This, however, is just too much:
Iowa Sen. Charles Grassley suggested on Monday that AIG executives should take a Japanese approach toward accepting responsibility for the collapse of the insurance giant by resigning or killing themselves.
…
“I suggest, you know, obviously, maybe they ought to be removed. … But I would suggest the first thing that would make me feel a little bit better toward them if they’d follow the Japanese example and come before the American people and take that deep bow and say, I’m sorry, and then either do one of two things: resign or go commit suicide.
Bob Owens points out that Sen. Grassley took $26,250 from AIG in 2007-2008 alone. Is he ready to take a deep bow, too?
As long as we’ve got the courtroom booked, may I suggest a few other defendants for these show trials? Geithner, Paulson, Bernanke? Any and all members of Congress or either Administration who felt there was no time to waste, and that we should spend first and ask questions later?
I’ve already observed that the outrageous money in question is an outrageous 0.097% of the overall bailout of AIG. If we expend all our outrage now, will there be any outrage left for our children when they grow up and see the outrageous debt their guileless, gullible parents left them?
UPDATE
D’oh! How could I have forgotten?
Senator Chris Dodd (D-Conn.) on Monday night floated the idea of taxing American International Group bonus recipients so the government could recoup the $450 million the company is paying to employees in its financial products unit. Within hours, the idea spread to both houses of Congress, with lawmakers proposing an AIG bonus tax.
While the Senate constructed the $787 billion stimulus last month, Dodd unexpectedly added an executive-compensation restriction to the bill. That amendment provides an “exception for contractually obligated bonuses agreed on before Feb. 11, 2009,” which exempts the very AIG bonuses Dodd and others are seeking to tax. The amendment is in the final version and is law.
Also, Sen. Dodd was AIG’s largest single recipient of campaign donations during the 2008 election cycle with $103,100, according to opensecrets.org.
My friends, no one loves this country more than your humble correspondent. But it’s time you cut New England loose and went on without us. Dodd, Kennedys, Kerry, Frank, Sanders, Leahy, Snowe, Collins—they’ll just slow you down. Maybe a house divided cannot stand—but a house with these lardasses weighing you down will collapse.
Martino said,
March 17, 2009 @ 10:13 am
I suggest that every member of Congress who voted for this insanity put the blade in his stomach, then go up and to the left.

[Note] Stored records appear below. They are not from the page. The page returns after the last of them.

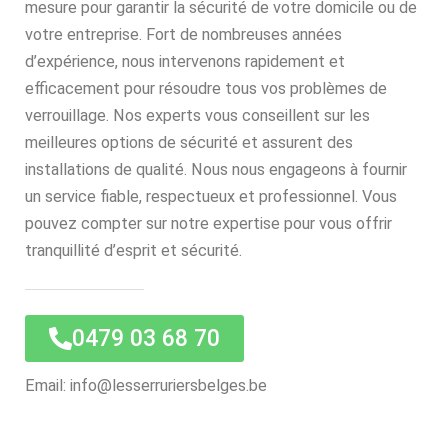
mesure pour garantir la sécurité de votre domicile ou de
votre entreprise. Fort de nombreuses années
d’expérience, nous intervenons rapidement et
efficacement pour résoudre tous vos problèmes de
verrouillage. Nos experts vous conseillent sur les
meilleures options de sécurité et assurent des
installations de qualité. Nous nous engageons à fournir
un service fiable, respectueux et professionnel. Vous
pouvez compter sur notre expertise pour vous offrir
tranquillité d’esprit et sécurité.
0479 03 68 70
Email: info@lesserruriersbelges.be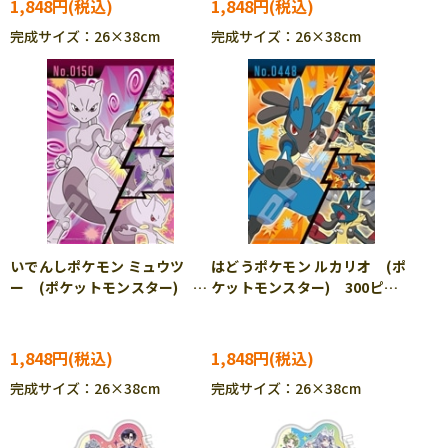
1,848円
1,848円
完成サイズ：26×38cm
完成サイズ：26×38cm
いでんしポケモン ミュウツ
はどうポケモン ルカリオ (ポ
ー (ポケットモンスター)
ケットモンスター) 300ピー
300ピース ジグソーパズル
ス ジグソーパズル ENS-
ENS-300-ML13 ［CP-PO］
300-ML14 ［CP-PO］
1,848円
1,848円
完成サイズ：26×38cm
完成サイズ：26×38cm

Hare kiri, it’s not just for defeated Japanese officers any more.
Carol said,
March 17, 2009 @ 11:32 am
Good plan, Martino, but Dodd has to go first. Did no one notice that many of the recipients of the bonuses are outside the US? How does he propose to go about taxing non-citizens?
I just purely hate Congress - there’s just about no one there worth his weight in manure, and they have absolutely no idea what they’re doing. They never heard of the lesson in “Economics in One Lesson” and if they had, they are not possessed of sufficient imagination to actually picture second and third level effects of their noxious behavior.
Michelle Malkin: Career Criminal Politician Chris Dodd: For AIG bonuses before he was against them | USA House Senate Resign or Commit Suicide.com Blogs said,
March 17, 2009 @ 11:44 am
[…] Bloodthirsty Liberal » My Outrage Can Lick Your Outrage [UPDATED] […]
HeckSpawn said,
March 18, 2009 @ 10:47 am
Don’t forget, these are the same Dimocrats that just weeks after getting into leadership of Congress and the Senate, hauled the banking execs on the carpet and demanded to know what they were going to do to get more “poor” folks into their own homes.
Then they cut the oversight of Fannie and Freddie…
Oh, then we have a crisis that’s “just too good to waste”, and we wind up with a Dimocrat in the White House along with control of the Legislature.
And now we’re going to tax ourselves into prosperity…AGAIN!
Neesi said,
March 18, 2009 @ 2:42 pm
Why aren’t they complaining about the contracts with the Auto Union? How many are making higher wages than the rest of us, has health insurance and a pension? The union voted for Obama and Biden, they remain strangely quiet.